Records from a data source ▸
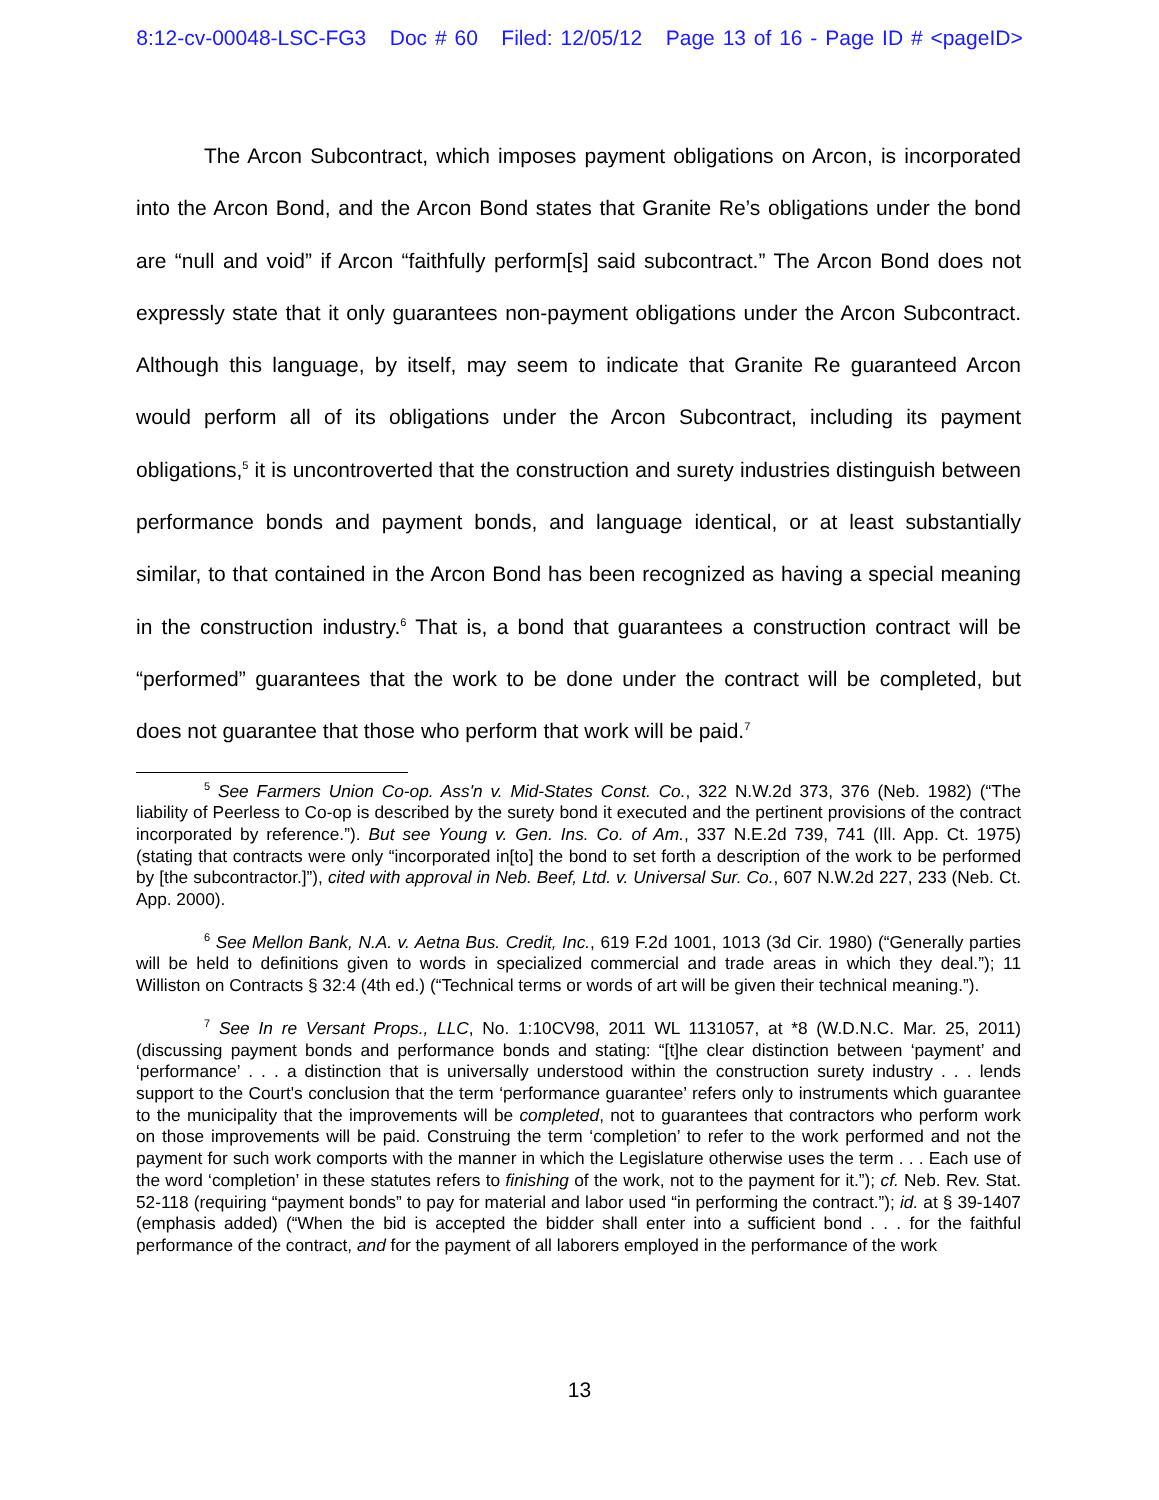8:12-cv-00048-LSC-FG3 Doc # 60 Filed: 12/05/12 Page 13 of 16 - Page ID # <pageID>
The Arcon Subcontract, which imposes payment obligations on Arcon, is incorporated into the Arcon Bond, and the Arcon Bond states that Granite Re’s obligations under the bond are “null and void” if Arcon “faithfully perform[s] said subcontract.” The Arcon Bond does not expressly state that it only guarantees non-payment obligations under the Arcon Subcontract. Although this language, by itself, may seem to indicate that Granite Re guaranteed Arcon would perform all of its obligations under the Arcon Subcontract, including its payment obligations,<sup>5</sup> it is uncontroverted that the construction and surety industries distinguish between performance bonds and payment bonds, and language identical, or at least substantially similar, to that contained in the Arcon Bond has been recognized as having a special meaning in the construction industry.<sup>6</sup> That is, a bond that guarantees a construction contract will be “performed” guarantees that the work to be done under the contract will be completed, but does not guarantee that those who perform that work will be paid.<sup>7</sup>
<sup>5</sup> See Farmers Union Co-op. Ass'n v. Mid-States Const. Co., 322 N.W.2d 373, 376 (Neb. 1982) (“The liability of Peerless to Co-op is described by the surety bond it executed and the pertinent provisions of the contract incorporated by reference.”). But see Young v. Gen. Ins. Co. of Am., 337 N.E.2d 739, 741 (Ill. App. Ct. 1975) (stating that contracts were only “incorporated in[to] the bond to set forth a description of the work to be performed by [the subcontractor.]”), cited with approval in Neb. Beef, Ltd. v. Universal Sur. Co., 607 N.W.2d 227, 233 (Neb. Ct. App. 2000).
<sup>6</sup> See Mellon Bank, N.A. v. Aetna Bus. Credit, Inc., 619 F.2d 1001, 1013 (3d Cir. 1980) (“Generally parties will be held to definitions given to words in specialized commercial and trade areas in which they deal.”); 11 Williston on Contracts § 32:4 (4th ed.) (“Technical terms or words of art will be given their technical meaning.”).
<sup>7</sup> See In re Versant Props., LLC, No. 1:10CV98, 2011 WL 1131057, at *8 (W.D.N.C. Mar. 25, 2011) (discussing payment bonds and performance bonds and stating: “[t]he clear distinction between ‘payment’ and ‘performance’ . . . a distinction that is universally understood within the construction surety industry . . . lends support to the Court's conclusion that the term ‘performance guarantee’ refers only to instruments which guarantee to the municipality that the improvements will be completed, not to guarantees that contractors who perform work on those improvements will be paid. Construing the term ‘completion’ to refer to the work performed and not the payment for such work comports with the manner in which the Legislature otherwise uses the term . . . Each use of the word ‘completion’ in these statutes refers to finishing of the work, not to the payment for it.”); cf. Neb. Rev. Stat. 52-118 (requiring “payment bonds” to pay for material and labor used “in performing the contract.”); id. at § 39-1407 (emphasis added) (“When the bid is accepted the bidder shall enter into a sufficient bond . . . for the faithful performance of the contract, and for the payment of all laborers employed in the performance of the work
13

What is needed ▸
Write each entry again exactly, minus any images.

Response box ▸
8:12-cv-00048-LSC-FG3 Doc # 60 Filed: 12/05/12 Page 13 of 16 - Page ID # <pageID>
The Arcon Subcontract, which imposes payment obligations on Arcon, is incorporated into the Arcon Bond, and the Arcon Bond states that Granite Re’s obligations under the bond are “null and void” if Arcon “faithfully perform[s] said subcontract.” The Arcon Bond does not expressly state that it only guarantees non-payment obligations under the Arcon Subcontract. Although this language, by itself, may seem to indicate that Granite Re guaranteed Arcon would perform all of its obligations under the Arcon Subcontract, including its payment obligations,<sup>5</sup> it is uncontroverted that the construction and surety industries distinguish between performance bonds and payment bonds, and language identical, or at least substantially similar, to that contained in the Arcon Bond has been recognized as having a special meaning in the construction industry.<sup>6</sup> That is, a bond that guarantees a construction contract will be “performed” guarantees that the work to be done under the contract will be completed, but does not guarantee that those who perform that work will be paid.<sup>7</sup>
<sup>5</sup> See Farmers Union Co-op. Ass'n v. Mid-States Const. Co., 322 N.W.2d 373, 376 (Neb. 1982) (“The liability of Peerless to Co-op is described by the surety bond it executed and the pertinent provisions of the contract incorporated by reference.”). But see Young v. Gen. Ins. Co. of Am., 337 N.E.2d 739, 741 (Ill. App. Ct. 1975) (stating that contracts were only “incorporated in[to] the bond to set forth a description of the work to be performed by [the subcontractor.]”), cited with approval in Neb. Beef, Ltd. v. Universal Sur. Co., 607 N.W.2d 227, 233 (Neb. Ct. App. 2000).
<sup>6</sup> See Mellon Bank, N.A. v. Aetna Bus. Credit, Inc., 619 F.2d 1001, 1013 (3d Cir. 1980) (“Generally parties will be held to definitions given to words in specialized commercial and trade areas in which they deal.”); 11 Williston on Contracts § 32:4 (4th ed.) (“Technical terms or words of art will be given their technical meaning.”).
<sup>7</sup> See In re Versant Props., LLC, No. 1:10CV98, 2011 WL 1131057, at *8 (W.D.N.C. Mar. 25, 2011) (discussing payment bonds and performance bonds and stating: “[t]he clear distinction between ‘payment’ and ‘performance’ . . . a distinction that is universally understood within the construction surety industry . . . lends support to the Court's conclusion that the term ‘performance guarantee’ refers only to instruments which guarantee to the municipality that the improvements will be completed, not to guarantees that contractors who perform work on those improvements will be paid. Construing the term ‘completion’ to refer to the work performed and not the payment for such work comports with the manner in which the Legislature otherwise uses the term . . . Each use of the word ‘completion’ in these statutes refers to finishing of the work, not to the payment for it.”); cf. Neb. Rev. Stat. 52-118 (requiring “payment bonds” to pay for material and labor used “in performing the contract.”); id. at § 39-1407 (emphasis added) (“When the bid is accepted the bidder shall enter into a sufficient bond . . . for the faithful performance of the contract, and for the payment of all laborers employed in the performance of the work
13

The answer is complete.